Lübnanlaşma.. Cezaevleri.. Ve, ABD’de Tarzan zorda…
‘Terörsüz Türkiye’ sürecinin mimarı MHP lideri Devlet Bahçeli’nin “Cumhurbaşkanı yardımcılarından biri Kürt diğeri de Alevi olsun” cümlesi, ortama bomba gibi düştü.
Yadırganan o cümlesini kapalı bir ortamda sarf etmiş Bahçeli; söylediğini doğrularken lafının çekilmek istendiği yönü kınadı…
Lafın çekildiği yön, ‘Türkiye’yi Lübnanlaştırma’ benzetmesi…
Ortadoğu yeniden şekillenirken, Fransa’dan bağımsızlığını kazanan Lübnan (1943), çok dinli ve kültürlü bir ülke görüntüsünü yazılı olmayan toplumsal mutabakat belgesine de yansıtmıştı. Ülkede devlet başkanı Maruni Hıristiyan, Meclis başkanı Şii ve başbakan da Sünni biri oluyor, Meclis başkan vekili ile başbakan yardımcısı da Rum Ortodoks Cemaati’nden seçiliyor…

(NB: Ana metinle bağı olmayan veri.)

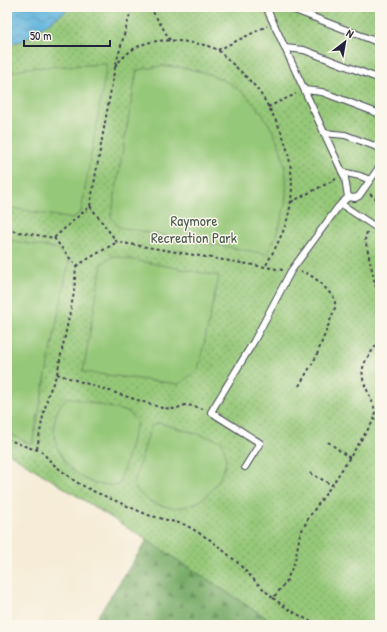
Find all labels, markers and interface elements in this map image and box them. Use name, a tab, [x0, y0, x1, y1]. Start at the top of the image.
scale bar	[24, 22, 110, 48]
north arrow	[325, 22, 365, 62]
text: N	[344, 26, 356, 41]
text: 50 m	[30, 27, 51, 44]
park label: Raymore Recreation Park	[151, 210, 237, 248]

Bizde ‘Lübnanlaşma’ benzetmesine başvuranlar bu düzeni eleştiriyorlar ama, bağımsızlığını kazanmasından bu yana Lübnan’da siyasi düzeni her şeye rağmen ayakta tutan da bu görev bölümü.
Kurucu belgede pek çok unsur 1989’da değişti, temsili sistem yerinde bırakıldı.

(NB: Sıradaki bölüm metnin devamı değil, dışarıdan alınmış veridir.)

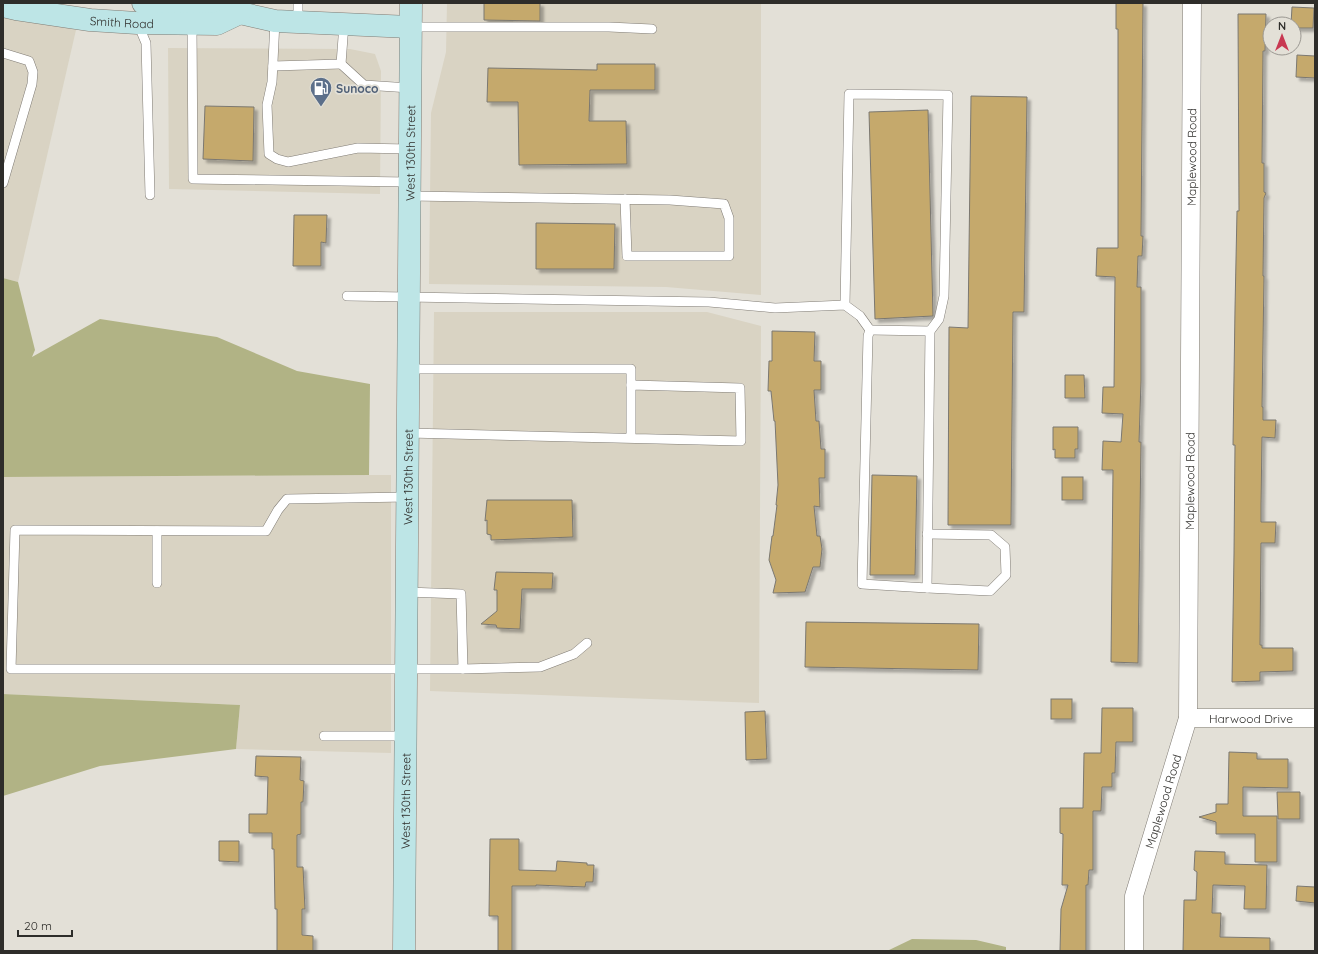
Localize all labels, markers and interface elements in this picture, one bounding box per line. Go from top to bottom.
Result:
street label: Smith Road [89,12,154,31]
north arrow [1262,16,1302,56]
text: N [1278,19,1286,33]
fuel station icon: Sunoco [308,75,334,108]
place label: Sunoco [336,81,379,96]
street label: West 130th Street [402,105,418,201]
street label: Maplewood Road [1183,108,1199,206]
street label: West 130th Street [400,429,415,525]
street label: Maplewood Road [1182,432,1197,530]
street label: Harwood Drive [1209,711,1293,726]
street label: Maplewood Road [1141,752,1184,850]
street label: West 130th Street [397,753,413,849]
scale bar [18,912,72,938]
text: 20 m [24,918,52,933]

Türkiye Lübnan’a hiç benzemeyen bir ülke. MHP liderinin cümlesinin gürültü kopartması bu yüzden.
Devlet Bahçeli lafını ortada bırakmak yerine “Ben bir temennide bulundum” deseydi, tartışma başlamadan biterdi.
Cumhurbaşkanı Tayyip Erdoğan iki dönemdir tek yardımcıyla kendini sınırladı. Son seçimde Kemal Kılıçdaroğlu cumhurbaşkanı seçilebilseydi tam yedi yardımcısı olacaktı.
Kürt ve Alevi kökenli vatandaşlara devlet yönetiminde her makamın açık olduğu bir ülke Türkiye; seçilecek sonraki cumhurbaşkanı, kendisine yardımcı atarken, Bahçeli’nin temennisini yerine getirebilir.
Ülkeyi Lübnanlaştırmadan…
Konuya en ilginç yaklaşımı şu karşı-sorusu ile DEM eş-başkanı Tuncer Bakırhan getirdi: “Neden Cumhurbaşkanı da Kürt olmasın?”
Birkaç kez oldu aslında…
CEZAEVLERİNDE SİYASETÇİ KALMAMALI
CHP’nin sandıktan birinci parti olarak çıkarak önemli kentler ile büyük ilçelerin belediye başkanlıklarını kazandığı yerel seçimden (31 Mart 2024) bu yana, daha önce pek görülmedik gelişmeler yaşanıyor.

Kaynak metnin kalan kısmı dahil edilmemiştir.